# Felling direction



## scotchguy (Sep 16, 2005)

Hi Guys,

I'm taking down a large pine on our property, 45" diameter at chainsaw height. It is not in danger of falling on the house but there are some branches on smaller, more delicate trees, that may get smashed as this thing comes down.

Now, I always fell a tree in the natural direction because I appreciate the weight involved and the all-pervasive nature of gravity.

However, my dad is much more of an optimist than me, and a lot more reckless. On more than one occasion when I was not present, he has had a tree move and trap his saw in the felling cut. This was followed by some desperately funny antics climbing an unstable tree to get a wire rope and a cable puller attached.

Anyway, back to this big pine. It is almost straight, but it clearly "wants" to go in one particular direction. My dad recons he can make it go the other way using felling wedges. So my question to you guys is about the proper use and purpose of felling wedges. Are they intended to move a tree against the natural felling direction or are they just for nudging a dead straight tree away from your felling cut.

Thanks in advance.


----------



## Oregon Engineer (Sep 16, 2005)

I've used falling wedges to move the top of a leaning tree 20'+ so I could fall it against it's natural lean. 

Your tree is 45" in diameter. 
1) How tall is it??
2) How far do you need to move the top of the tree before it will fall in the direction you want?

Given your answers to #1 and #2 and the diameter of the tree, it is a simple calcuation to determine how thick the wedges need to be to tip the tree over!! If the required thickness is more than that of two wedges combined, then it gets a bit more risky. If it is less than two wedges then it is a normal procedure.

**Questions on the material:**
[a] Show each line of the listing below that contains the word "أخرى".
[b] Carry on the forum thread above about felling a large pine with wedges, picking up after its last sentence.

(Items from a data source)

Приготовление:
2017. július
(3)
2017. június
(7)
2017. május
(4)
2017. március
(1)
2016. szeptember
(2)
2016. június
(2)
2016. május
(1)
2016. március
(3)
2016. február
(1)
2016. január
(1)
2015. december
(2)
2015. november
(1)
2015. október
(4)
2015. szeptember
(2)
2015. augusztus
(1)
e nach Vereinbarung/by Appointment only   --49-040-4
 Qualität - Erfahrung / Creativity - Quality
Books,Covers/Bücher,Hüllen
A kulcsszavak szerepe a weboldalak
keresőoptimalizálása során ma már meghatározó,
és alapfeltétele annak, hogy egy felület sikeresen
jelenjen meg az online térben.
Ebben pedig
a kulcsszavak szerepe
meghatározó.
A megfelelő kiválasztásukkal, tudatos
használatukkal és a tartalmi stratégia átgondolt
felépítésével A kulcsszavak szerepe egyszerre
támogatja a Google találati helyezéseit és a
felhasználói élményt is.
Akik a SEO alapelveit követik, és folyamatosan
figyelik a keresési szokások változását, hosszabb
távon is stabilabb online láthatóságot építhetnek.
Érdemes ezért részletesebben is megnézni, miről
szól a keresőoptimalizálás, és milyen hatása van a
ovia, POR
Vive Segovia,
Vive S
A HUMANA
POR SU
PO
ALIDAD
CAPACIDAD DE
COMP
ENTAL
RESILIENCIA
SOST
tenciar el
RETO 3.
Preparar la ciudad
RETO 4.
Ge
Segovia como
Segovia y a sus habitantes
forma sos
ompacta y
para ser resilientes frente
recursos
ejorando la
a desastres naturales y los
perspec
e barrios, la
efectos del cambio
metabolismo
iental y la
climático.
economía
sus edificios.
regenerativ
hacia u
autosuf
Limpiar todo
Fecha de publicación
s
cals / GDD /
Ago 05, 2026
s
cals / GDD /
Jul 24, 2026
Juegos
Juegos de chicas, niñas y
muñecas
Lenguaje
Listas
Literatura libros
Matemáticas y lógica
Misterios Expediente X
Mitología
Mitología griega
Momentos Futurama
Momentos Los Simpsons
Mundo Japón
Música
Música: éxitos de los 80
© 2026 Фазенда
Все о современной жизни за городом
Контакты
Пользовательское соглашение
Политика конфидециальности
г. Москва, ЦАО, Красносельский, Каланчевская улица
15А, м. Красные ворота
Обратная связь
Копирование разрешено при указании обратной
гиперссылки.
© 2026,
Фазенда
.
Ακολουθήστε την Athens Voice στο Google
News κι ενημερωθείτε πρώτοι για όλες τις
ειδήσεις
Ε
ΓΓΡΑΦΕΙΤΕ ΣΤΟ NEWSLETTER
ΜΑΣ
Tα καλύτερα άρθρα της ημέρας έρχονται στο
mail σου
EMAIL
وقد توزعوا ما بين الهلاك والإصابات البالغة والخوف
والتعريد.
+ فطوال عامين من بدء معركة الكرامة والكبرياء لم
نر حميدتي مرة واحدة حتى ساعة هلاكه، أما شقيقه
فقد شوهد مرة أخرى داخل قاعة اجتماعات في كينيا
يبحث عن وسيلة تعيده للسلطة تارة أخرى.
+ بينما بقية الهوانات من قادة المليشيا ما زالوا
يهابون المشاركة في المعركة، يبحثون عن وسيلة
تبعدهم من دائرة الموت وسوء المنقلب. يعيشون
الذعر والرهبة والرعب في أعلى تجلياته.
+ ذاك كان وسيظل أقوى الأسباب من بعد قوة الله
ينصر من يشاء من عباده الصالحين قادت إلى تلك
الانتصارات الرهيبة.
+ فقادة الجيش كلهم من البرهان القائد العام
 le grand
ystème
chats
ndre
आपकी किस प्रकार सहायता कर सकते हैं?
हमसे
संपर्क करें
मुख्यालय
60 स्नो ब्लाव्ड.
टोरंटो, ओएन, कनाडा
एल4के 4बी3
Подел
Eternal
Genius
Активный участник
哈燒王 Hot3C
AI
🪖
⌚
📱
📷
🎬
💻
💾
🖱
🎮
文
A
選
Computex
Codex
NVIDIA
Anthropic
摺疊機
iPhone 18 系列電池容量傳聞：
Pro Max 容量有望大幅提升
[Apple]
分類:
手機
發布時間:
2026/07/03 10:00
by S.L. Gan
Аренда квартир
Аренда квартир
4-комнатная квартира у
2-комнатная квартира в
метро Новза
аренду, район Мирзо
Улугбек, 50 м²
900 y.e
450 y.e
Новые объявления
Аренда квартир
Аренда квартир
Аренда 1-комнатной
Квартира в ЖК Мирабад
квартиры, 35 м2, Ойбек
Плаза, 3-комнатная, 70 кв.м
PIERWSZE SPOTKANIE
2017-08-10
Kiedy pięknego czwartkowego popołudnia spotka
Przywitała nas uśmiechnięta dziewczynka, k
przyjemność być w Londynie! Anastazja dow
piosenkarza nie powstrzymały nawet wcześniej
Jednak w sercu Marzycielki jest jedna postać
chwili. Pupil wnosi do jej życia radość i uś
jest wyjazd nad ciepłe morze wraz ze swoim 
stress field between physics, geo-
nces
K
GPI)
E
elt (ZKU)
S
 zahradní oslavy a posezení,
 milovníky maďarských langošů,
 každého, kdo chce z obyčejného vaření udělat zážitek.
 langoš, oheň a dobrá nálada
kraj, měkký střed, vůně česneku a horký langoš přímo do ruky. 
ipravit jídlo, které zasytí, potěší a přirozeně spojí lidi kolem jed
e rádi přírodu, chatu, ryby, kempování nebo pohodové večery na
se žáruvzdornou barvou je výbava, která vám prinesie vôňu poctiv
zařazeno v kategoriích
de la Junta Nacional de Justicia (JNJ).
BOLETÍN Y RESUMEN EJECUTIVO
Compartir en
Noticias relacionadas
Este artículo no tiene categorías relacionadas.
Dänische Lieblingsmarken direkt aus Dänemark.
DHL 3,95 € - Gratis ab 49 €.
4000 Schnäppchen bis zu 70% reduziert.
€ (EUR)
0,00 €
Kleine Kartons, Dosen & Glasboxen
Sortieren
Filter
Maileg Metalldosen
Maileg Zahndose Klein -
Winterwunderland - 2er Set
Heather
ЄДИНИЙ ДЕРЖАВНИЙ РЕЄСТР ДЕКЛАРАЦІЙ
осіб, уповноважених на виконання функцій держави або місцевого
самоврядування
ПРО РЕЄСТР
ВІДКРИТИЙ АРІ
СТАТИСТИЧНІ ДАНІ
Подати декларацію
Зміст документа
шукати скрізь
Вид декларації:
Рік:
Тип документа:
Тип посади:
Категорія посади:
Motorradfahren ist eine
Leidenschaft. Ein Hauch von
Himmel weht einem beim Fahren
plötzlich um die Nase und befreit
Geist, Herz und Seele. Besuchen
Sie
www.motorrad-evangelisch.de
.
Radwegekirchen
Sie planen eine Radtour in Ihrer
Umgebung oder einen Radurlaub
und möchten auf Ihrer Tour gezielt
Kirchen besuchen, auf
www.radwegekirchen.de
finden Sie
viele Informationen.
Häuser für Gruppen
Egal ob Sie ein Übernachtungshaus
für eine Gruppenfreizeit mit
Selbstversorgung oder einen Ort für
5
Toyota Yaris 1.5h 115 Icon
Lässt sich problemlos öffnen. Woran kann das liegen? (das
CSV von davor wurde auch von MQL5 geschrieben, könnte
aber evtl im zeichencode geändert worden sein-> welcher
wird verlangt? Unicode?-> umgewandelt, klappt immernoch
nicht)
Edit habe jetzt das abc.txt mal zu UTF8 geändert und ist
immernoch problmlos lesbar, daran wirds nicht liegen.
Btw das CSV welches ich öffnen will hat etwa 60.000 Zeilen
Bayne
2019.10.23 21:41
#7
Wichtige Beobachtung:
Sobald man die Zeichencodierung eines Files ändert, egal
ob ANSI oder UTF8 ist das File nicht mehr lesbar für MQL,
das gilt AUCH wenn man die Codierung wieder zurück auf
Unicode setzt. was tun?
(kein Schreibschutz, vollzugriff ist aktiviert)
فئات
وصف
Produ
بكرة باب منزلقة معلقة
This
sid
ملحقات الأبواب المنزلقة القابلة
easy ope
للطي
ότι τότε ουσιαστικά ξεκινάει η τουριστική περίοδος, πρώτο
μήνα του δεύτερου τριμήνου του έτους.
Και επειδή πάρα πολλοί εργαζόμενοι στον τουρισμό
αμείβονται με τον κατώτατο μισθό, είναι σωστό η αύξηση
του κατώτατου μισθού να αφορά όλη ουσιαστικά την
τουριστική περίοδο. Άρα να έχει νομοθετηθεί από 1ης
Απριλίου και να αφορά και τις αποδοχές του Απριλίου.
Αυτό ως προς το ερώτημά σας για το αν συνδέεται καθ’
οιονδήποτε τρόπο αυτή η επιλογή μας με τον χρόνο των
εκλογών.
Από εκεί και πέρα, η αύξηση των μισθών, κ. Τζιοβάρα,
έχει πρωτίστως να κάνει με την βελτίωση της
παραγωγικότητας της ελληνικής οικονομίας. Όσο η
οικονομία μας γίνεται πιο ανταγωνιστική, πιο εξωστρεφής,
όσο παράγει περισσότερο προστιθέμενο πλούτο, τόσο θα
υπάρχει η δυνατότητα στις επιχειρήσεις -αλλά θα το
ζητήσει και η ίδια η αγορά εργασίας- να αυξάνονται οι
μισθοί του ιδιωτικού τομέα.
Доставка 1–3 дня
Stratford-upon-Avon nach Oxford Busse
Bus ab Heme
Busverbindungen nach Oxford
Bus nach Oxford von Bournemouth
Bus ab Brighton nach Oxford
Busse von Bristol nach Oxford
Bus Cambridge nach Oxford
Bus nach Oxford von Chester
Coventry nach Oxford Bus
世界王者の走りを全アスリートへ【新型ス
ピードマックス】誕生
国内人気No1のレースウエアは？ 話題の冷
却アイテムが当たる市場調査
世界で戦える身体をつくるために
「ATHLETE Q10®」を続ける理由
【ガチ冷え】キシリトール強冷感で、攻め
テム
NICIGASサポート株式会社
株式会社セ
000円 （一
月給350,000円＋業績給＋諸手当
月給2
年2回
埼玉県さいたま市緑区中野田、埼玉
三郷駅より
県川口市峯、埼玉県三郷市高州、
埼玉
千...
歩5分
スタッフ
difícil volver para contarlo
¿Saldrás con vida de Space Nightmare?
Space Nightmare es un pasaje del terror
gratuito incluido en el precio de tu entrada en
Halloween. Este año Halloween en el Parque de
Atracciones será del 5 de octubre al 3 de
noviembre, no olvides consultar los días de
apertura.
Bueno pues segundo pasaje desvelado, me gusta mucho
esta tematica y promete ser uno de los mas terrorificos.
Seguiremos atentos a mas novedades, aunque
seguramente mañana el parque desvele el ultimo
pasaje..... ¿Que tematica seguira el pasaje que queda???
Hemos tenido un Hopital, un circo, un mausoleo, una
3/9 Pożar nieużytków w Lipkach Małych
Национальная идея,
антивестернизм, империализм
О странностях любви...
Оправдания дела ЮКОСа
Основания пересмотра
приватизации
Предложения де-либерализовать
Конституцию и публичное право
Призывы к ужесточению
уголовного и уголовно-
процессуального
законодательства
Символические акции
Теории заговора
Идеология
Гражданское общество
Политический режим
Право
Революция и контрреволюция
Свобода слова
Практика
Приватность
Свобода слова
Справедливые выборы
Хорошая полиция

**Activity answers:**
[a]
فقد شوهد مرة أخرى داخل قاعة اجتماعات في كينيا
يبحث عن وسيلة تعيده للسلطة تارة أخرى.

[b]
----------



## smokechase II (Sep 17, 2005)

Wedging can be complicated. But it sounds like you *may* have a simple situation. 
Assuming everything else is copasetic. Some very important keys:
AAA) Make a plumb bob device, string with weight or something like that, and look your tree over very carefully from at least two different places that are at right angles to each other while you're 50' away from the base or so. Now place yourself directly under or directly behind the trees perceived lean then replumb. If all your senses then tell you that you are in line with its intended fall. You now know where it wants to go.
Remember that many conifer trees have two leans, (hardwoods approach infinity); your twisted pine could easily have that, so consider that 'usually' the highest lean has the greatest effect, (longest lever arm).
But don't forget about wind, limb weight on one side, rotten wood where you are cutting, root pull etc., affecting the direction of fall also.
Now; cut the face and start the back cut on your 40" + stem.
1) Establish your wedges before you actually need them, but not so soon that your chain cuts and/or removes them. 
2) Think of your wedge as insurance; do not drive a wedge hard into the back cut on insurance wedge early on. Just tap it reasonably snug. 
3) Watch the "People do stupid things" commercial with the guy dropping the tree on his car and think, maybe I'll just spend a couple bucks and have a local established bonded professional do the cutting and the wedging.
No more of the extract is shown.